Acceptance Isn't Surrender

06/21/2010 12:09 pm ET | Updated Nov 17, 2011
  • Pavel Somov, Ph.D. Psychologist/Author of Reinventing the Meal, Eating the Moment, Present Perfect, Lotus Effect

Acceptance isn't passivity or surrender, but an active engagement in reality, in real time, on its terms. As such, acceptance is realism, a seeing of reality as is, which, of course, requires existential courage rather than an escapist, idealistic flight into what should be.

Accepting the reality as it is now means just that: accepting the reality as it is now! If you don't like the way reality is right now, change the future - but you first have to accept the present.

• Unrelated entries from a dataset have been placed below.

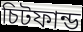
চিটফান্ড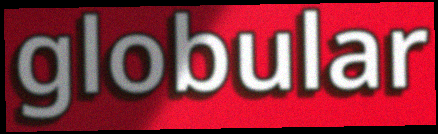
globularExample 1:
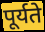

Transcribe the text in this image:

पूर्यते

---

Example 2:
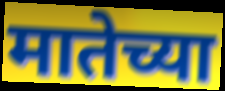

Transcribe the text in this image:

मातेच्या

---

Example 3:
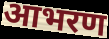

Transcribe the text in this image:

आभरण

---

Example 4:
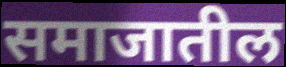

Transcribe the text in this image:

समाजातील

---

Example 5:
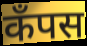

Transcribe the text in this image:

कॅंपस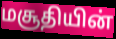
மசூதியின்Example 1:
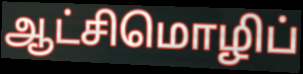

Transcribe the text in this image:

ஆட்சிமொழிப்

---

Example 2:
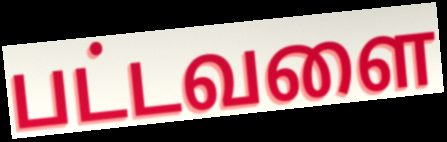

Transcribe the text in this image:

பட்டவளை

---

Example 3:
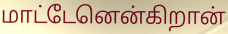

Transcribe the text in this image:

மாட்டேனென்கிறான்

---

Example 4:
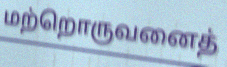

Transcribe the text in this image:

மற்றொருவனைத்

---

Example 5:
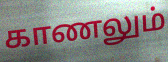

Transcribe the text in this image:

காணலும்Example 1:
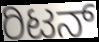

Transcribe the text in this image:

ರಿಟನ್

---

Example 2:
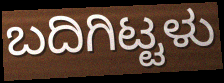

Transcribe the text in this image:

ಬದಿಗಿಟ್ಟಳು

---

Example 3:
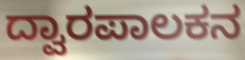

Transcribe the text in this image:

ದ್ವಾರಪಾಲಕನ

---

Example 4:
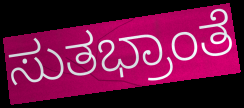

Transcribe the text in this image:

ಸುತಭ್ರಾಂತೆ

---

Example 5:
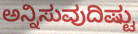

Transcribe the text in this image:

ಅನ್ನಿಸುವುದಿಷ್ಟುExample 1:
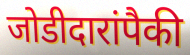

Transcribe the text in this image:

जोडीदारांपैकी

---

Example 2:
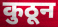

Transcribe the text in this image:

कुठून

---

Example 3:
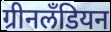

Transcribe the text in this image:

ग्रीनलॅंडियन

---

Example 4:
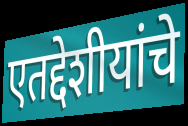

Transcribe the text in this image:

एतद्देशीयांचे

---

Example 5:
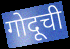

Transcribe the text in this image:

गोदूची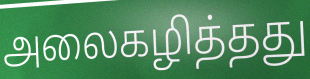
அலைகழித்தது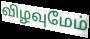
விழவுமேம்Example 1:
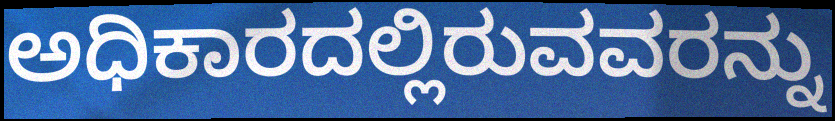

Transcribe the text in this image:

ಅಧಿಕಾರದಲ್ಲಿರುವವರನ್ನು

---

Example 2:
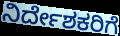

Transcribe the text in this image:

ನಿರ್ದೇಶಕರಿಗೆ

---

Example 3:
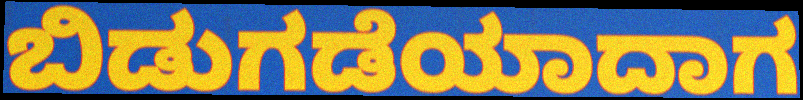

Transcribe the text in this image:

ಬಿಡುಗಡೆಯಾದಾಗ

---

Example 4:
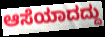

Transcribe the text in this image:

ಆಸೆಯಾದದ್ದು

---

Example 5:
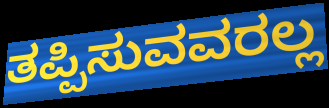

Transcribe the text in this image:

ತಪ್ಪಿಸುವವರಲ್ಲ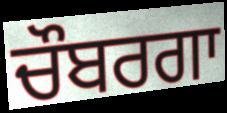
ਚੌਬਰਗਾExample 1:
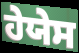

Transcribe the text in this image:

ਹੇਯੇਸ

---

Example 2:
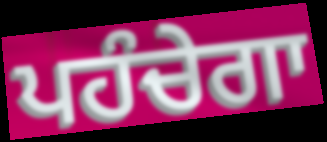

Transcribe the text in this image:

ਪਹੰਚੇਗਾ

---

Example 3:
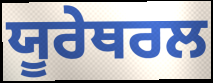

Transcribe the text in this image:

ਯੂਰੇਥਰਲ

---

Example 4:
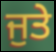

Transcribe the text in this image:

ਜੁਤੇ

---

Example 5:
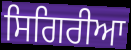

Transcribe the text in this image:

ਸਿਗਿਰੀਆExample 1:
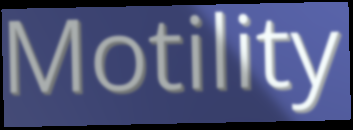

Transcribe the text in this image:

Motility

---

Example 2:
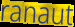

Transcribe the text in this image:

ranaut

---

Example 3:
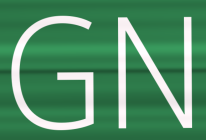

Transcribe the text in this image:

GN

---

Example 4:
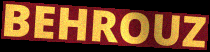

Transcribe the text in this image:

BEHROUZ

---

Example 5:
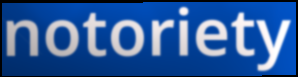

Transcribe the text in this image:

notorietyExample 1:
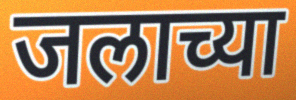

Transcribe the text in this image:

जलाच्या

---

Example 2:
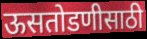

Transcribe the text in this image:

ऊसतोडणीसाठी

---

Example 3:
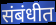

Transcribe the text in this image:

संबंधीत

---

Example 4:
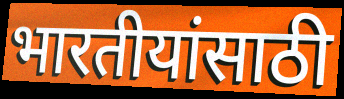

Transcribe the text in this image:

भारतीयांसाठी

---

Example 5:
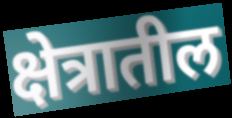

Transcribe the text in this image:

क्षेत्रातीलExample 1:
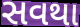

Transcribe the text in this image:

સવથા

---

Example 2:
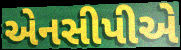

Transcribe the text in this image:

એનસીપીએ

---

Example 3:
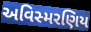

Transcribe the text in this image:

અવિસ્મરણિય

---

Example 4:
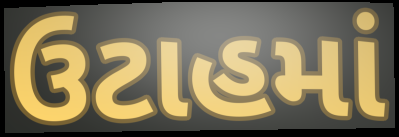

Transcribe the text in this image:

ઉટાહમાં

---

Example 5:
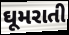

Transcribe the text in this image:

ઘૂમરાતી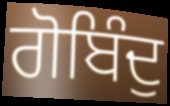
ਗੋਬਿੰਦੁ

You might think: "If I am to accept that at any given time I am doing the best that I can, then how am I to achieve my goals? How am I to improve myself?" The false choice here is this: either accept or change. Acceptance of the fact that at any given time you are doing your practical (not theoretical) best doesn't mean that you cannot try to improve the next moment. Of course, you can.

Accept and change: accept that at any given moment you are doing the best you can do and, having learned from the experience of this given moment, try to change and improve the next moment to the extent that you can. Automatic, reflexive, on-the-fly perfectionistic rejection of reality as not being good enough triggers a mindless rush to improve it.

Acceptance, that begins with the acknowledgment of what is as being the best that it can be at the given moment, is the beginning of mindful change.